- Opening Delimiter -

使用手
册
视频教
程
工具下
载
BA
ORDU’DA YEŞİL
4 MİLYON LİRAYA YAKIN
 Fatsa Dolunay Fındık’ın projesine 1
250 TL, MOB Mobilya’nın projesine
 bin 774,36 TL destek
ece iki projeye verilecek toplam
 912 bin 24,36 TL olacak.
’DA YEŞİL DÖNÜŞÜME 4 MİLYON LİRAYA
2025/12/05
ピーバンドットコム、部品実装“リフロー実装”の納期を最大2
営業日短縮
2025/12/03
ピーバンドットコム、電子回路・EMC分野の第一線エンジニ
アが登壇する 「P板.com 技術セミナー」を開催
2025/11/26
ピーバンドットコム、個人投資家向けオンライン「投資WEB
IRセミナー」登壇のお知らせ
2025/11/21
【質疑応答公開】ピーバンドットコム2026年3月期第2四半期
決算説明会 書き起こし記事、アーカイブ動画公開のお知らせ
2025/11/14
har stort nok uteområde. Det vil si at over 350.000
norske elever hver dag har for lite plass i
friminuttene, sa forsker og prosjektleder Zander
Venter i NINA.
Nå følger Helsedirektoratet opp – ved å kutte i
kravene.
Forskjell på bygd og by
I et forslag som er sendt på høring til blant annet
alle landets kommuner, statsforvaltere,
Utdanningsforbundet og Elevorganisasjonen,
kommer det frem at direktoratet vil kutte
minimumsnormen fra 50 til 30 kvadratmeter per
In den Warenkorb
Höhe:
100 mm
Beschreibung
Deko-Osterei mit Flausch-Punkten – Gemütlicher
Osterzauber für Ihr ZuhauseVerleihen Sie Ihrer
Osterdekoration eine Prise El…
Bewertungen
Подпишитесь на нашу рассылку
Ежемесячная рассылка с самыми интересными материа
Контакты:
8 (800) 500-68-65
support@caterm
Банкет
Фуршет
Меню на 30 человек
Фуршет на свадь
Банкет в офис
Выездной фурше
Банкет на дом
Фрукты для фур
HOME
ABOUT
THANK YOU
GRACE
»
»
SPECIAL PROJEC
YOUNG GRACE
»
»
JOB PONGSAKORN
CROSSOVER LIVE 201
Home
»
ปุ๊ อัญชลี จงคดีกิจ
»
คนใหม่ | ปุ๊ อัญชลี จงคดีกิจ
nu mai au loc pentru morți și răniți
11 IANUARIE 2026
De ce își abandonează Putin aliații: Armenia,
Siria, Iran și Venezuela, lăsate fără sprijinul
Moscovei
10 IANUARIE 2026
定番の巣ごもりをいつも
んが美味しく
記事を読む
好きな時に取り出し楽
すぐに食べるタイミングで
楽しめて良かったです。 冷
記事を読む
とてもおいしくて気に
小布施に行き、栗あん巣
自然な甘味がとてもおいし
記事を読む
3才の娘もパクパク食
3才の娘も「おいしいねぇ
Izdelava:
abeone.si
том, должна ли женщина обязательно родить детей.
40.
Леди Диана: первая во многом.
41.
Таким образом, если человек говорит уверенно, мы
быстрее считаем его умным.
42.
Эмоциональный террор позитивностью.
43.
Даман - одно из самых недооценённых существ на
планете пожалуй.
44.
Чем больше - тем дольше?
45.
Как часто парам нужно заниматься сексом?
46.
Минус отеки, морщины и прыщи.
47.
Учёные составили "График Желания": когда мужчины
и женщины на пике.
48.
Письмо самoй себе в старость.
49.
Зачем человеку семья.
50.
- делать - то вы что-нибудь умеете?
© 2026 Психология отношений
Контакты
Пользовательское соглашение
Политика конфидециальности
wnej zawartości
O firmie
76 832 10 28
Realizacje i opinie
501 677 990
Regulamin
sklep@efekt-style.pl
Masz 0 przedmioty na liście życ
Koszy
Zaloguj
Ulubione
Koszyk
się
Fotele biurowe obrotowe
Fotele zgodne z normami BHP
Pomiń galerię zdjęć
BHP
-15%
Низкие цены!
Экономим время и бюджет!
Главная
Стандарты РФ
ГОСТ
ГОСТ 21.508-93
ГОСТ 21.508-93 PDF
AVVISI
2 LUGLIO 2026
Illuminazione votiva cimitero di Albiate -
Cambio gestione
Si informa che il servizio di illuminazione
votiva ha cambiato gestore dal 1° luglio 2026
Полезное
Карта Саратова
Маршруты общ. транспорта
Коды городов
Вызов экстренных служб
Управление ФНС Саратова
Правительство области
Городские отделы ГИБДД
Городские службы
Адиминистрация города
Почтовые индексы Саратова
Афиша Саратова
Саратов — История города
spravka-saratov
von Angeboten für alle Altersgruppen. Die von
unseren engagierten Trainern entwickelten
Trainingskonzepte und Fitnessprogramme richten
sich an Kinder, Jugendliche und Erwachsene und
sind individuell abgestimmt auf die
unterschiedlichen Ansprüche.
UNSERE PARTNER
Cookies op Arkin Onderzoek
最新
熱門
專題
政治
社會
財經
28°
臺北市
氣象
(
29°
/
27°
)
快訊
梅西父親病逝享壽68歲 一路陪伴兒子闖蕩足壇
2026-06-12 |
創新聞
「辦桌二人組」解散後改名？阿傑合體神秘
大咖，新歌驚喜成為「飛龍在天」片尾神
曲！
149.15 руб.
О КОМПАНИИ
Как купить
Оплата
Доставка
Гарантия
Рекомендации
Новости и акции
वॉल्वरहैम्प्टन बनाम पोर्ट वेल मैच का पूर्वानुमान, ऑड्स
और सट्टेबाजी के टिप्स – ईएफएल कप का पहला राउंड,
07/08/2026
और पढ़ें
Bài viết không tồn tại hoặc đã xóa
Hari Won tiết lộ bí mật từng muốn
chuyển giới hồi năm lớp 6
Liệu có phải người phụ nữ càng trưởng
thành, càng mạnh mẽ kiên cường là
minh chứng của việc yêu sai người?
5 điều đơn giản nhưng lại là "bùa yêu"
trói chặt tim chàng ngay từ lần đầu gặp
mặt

- Closing Delimiter -

__WHAT YOU ARE ASKED TO DO__. Put every line of text in the listing above into a JSON list of strings, one string per line, with blank lines left out.

__SOLUTION FOR THIS TASK__.
[
  "使用手",
  "册",
  "视频教",
  "程",
  "工具下",
  "载",
  "BA",
  "ORDU’DA YEŞİL",
  "4 MİLYON LİRAYA YAKIN",
  " Fatsa Dolunay Fındık’ın projesine 1",
  "250 TL, MOB Mobilya’nın projesine",
  " bin 774,36 TL destek",
  "ece iki projeye verilecek toplam",
  " 912 bin 24,36 TL olacak.",
  "’DA YEŞİL DÖNÜŞÜME 4 MİLYON LİRAYA",
  "2025/12/05",
  "ピーバンドットコム、部品実装“リフロー実装”の納期を最大2",
  "営業日短縮",
  "2025/12/03",
  "ピーバンドットコム、電子回路・EMC分野の第一線エンジニ",
  "アが登壇する 「P板.com 技術セミナー」を開催",
  "2025/11/26",
  "ピーバンドットコム、個人投資家向けオンライン「投資WEB",
  "IRセミナー」登壇のお知らせ",
  "2025/11/21",
  "【質疑応答公開】ピーバンドットコム2026年3月期第2四半期",
  "決算説明会 書き起こし記事、アーカイブ動画公開のお知らせ",
  "2025/11/14",
  "har stort nok uteområde. Det vil si at over 350.000",
  "norske elever hver dag har for lite plass i",
  "friminuttene, sa forsker og prosjektleder Zander",
  "Venter i NINA.",
  "Nå følger Helsedirektoratet opp – ved å kutte i",
  "kravene.",
  "Forskjell på bygd og by",
  "I et forslag som er sendt på høring til blant annet",
  "alle landets kommuner, statsforvaltere,",
  "Utdanningsforbundet og Elevorganisasjonen,",
  "kommer det frem at direktoratet vil kutte",
  "minimumsnormen fra 50 til 30 kvadratmeter per",
  "In den Warenkorb",
  "Höhe:",
  "100 mm",
  "Beschreibung",
  "Deko-Osterei mit Flausch-Punkten – Gemütlicher",
  "Osterzauber für Ihr ZuhauseVerleihen Sie Ihrer",
  "Osterdekoration eine Prise El…",
  "Bewertungen",
  "Подпишитесь на нашу рассылку",
  "Ежемесячная рассылка с самыми интересными материа",
  "Контакты:",
  "8 (800) 500-68-65",
  "support@caterm",
  "Банкет",
  "Фуршет",
  "Меню на 30 человек",
  "Фуршет на свадь",
  "Банкет в офис",
  "Выездной фурше",
  "Банкет на дом",
  "Фрукты для фур",
  "HOME",
  "ABOUT",
  "THANK YOU",
  "GRACE",
  "»",
  "»",
  "SPECIAL PROJEC",
  "YOUNG GRACE",
  "»",
  "»",
  "JOB PONGSAKORN",
  "CROSSOVER LIVE 201",
  "Home",
  "»",
  "ปุ๊ อัญชลี จงคดีกิจ",
  "»",
  "คนใหม่ | ปุ๊ อัญชลี จงคดีกิจ",
  "nu mai au loc pentru morți și răniți",
  "11 IANUARIE 2026",
  "De ce își abandonează Putin aliații: Armenia,",
  "Siria, Iran și Venezuela, lăsate fără sprijinul",
  "Moscovei",
  "10 IANUARIE 2026",
  "定番の巣ごもりをいつも",
  "んが美味しく",
  "記事を読む",
  "好きな時に取り出し楽",
  "すぐに食べるタイミングで",
  "楽しめて良かったです。 冷",
  "記事を読む",
  "とてもおいしくて気に",
  "小布施に行き、栗あん巣",
  "自然な甘味がとてもおいし",
  "記事を読む",
  "3才の娘もパクパク食",
  "3才の娘も「おいしいねぇ",
  "Izdelava:",
  "abeone.si",
  "том, должна ли женщина обязательно родить детей.",
  "40.",
  "Леди Диана: первая во многом.",
  "41.",
  "Таким образом, если человек говорит уверенно, мы",
  "быстрее считаем его умным.",
  "42.",
  "Эмоциональный террор позитивностью.",
  "43.",
  "Даман - одно из самых недооценённых существ на",
  "планете пожалуй.",
  "44.",
  "Чем больше - тем дольше?",
  "45.",
  "Как часто парам нужно заниматься сексом?",
  "46.",
  "Минус отеки, морщины и прыщи.",
  "47.",
  "Учёные составили \"График Желания\": когда мужчины",
  "и женщины на пике.",
  "48.",
  "Письмо самoй себе в старость.",
  "49.",
  "Зачем человеку семья.",
  "50.",
  "- делать - то вы что-нибудь умеете?",
  "© 2026 Психология отношений",
  "Контакты",
  "Пользовательское соглашение",
  "Политика конфидециальности",
  "wnej zawartości",
  "O firmie",
  "76 832 10 28",
  "Realizacje i opinie",
  "501 677 990",
  "Regulamin",
  "sklep@efekt-style.pl",
  "Masz 0 przedmioty na liście życ",
  "Koszy",
  "Zaloguj",
  "Ulubione",
  "Koszyk",
  "się",
  "Fotele biurowe obrotowe",
  "Fotele zgodne z normami BHP",
  "Pomiń galerię zdjęć",
  "BHP",
  "-15%",
  "Низкие цены!",
  "Экономим время и бюджет!",
  "Главная",
  "Стандарты РФ",
  "ГОСТ",
  "ГОСТ 21.508-93",
  "ГОСТ 21.508-93 PDF",
  "AVVISI",
  "2 LUGLIO 2026",
  "Illuminazione votiva cimitero di Albiate -",
  "Cambio gestione",
  "Si informa che il servizio di illuminazione",
  "votiva ha cambiato gestore dal 1° luglio 2026",
  "Полезное",
  "Карта Саратова",
  "Маршруты общ. транспорта",
  "Коды городов",
  "Вызов экстренных служб",
  "Управление ФНС Саратова",
  "Правительство области",
  "Городские отделы ГИБДД",
  "Городские службы",
  "Адиминистрация города",
  "Почтовые индексы Саратова",
  "Афиша Саратова",
  "Саратов — История города",
  "spravka-saratov",
  "von Angeboten für alle Altersgruppen. Die von",
  "unseren engagierten Trainern entwickelten",
  "Trainingskonzepte und Fitnessprogramme richten",
  "sich an Kinder, Jugendliche und Erwachsene und",
  "sind individuell abgestimmt auf die",
  "unterschiedlichen Ansprüche.",
  "UNSERE PARTNER",
  "Cookies op Arkin Onderzoek",
  "最新",
  "熱門",
  "專題",
  "政治",
  "社會",
  "財經",
  "28°",
  "臺北市",
  "氣象",
  "(",
  "29°",
  "/",
  "27°",
  ")",
  "快訊",
  "梅西父親病逝享壽68歲 一路陪伴兒子闖蕩足壇",
  "2026-06-12 |",
  "創新聞",
  "「辦桌二人組」解散後改名？阿傑合體神秘",
  "大咖，新歌驚喜成為「飛龍在天」片尾神",
  "曲！",
  "149.15 руб.",
  "О КОМПАНИИ",
  "Как купить",
  "Оплата",
  "Доставка",
  "Гарантия",
  "Рекомендации",
  "Новости и акции",
  "वॉल्वरहैम्प्टन बनाम पोर्ट वेल मैच का पूर्वानुमान, ऑड्स",
  "और सट्टेबाजी के टिप्स – ईएफएल कप का पहला राउंड,",
  "07/08/2026",
  "और पढ़ें",
  "Bài viết không tồn tại hoặc đã xóa",
  "Hari Won tiết lộ bí mật từng muốn",
  "chuyển giới hồi năm lớp 6",
  "Liệu có phải người phụ nữ càng trưởng",
  "thành, càng mạnh mẽ kiên cường là",
  "minh chứng của việc yêu sai người?",
  "5 điều đơn giản nhưng lại là \"bùa yêu\"",
  "trói chặt tim chàng ngay từ lần đầu gặp",
  "mặt"
]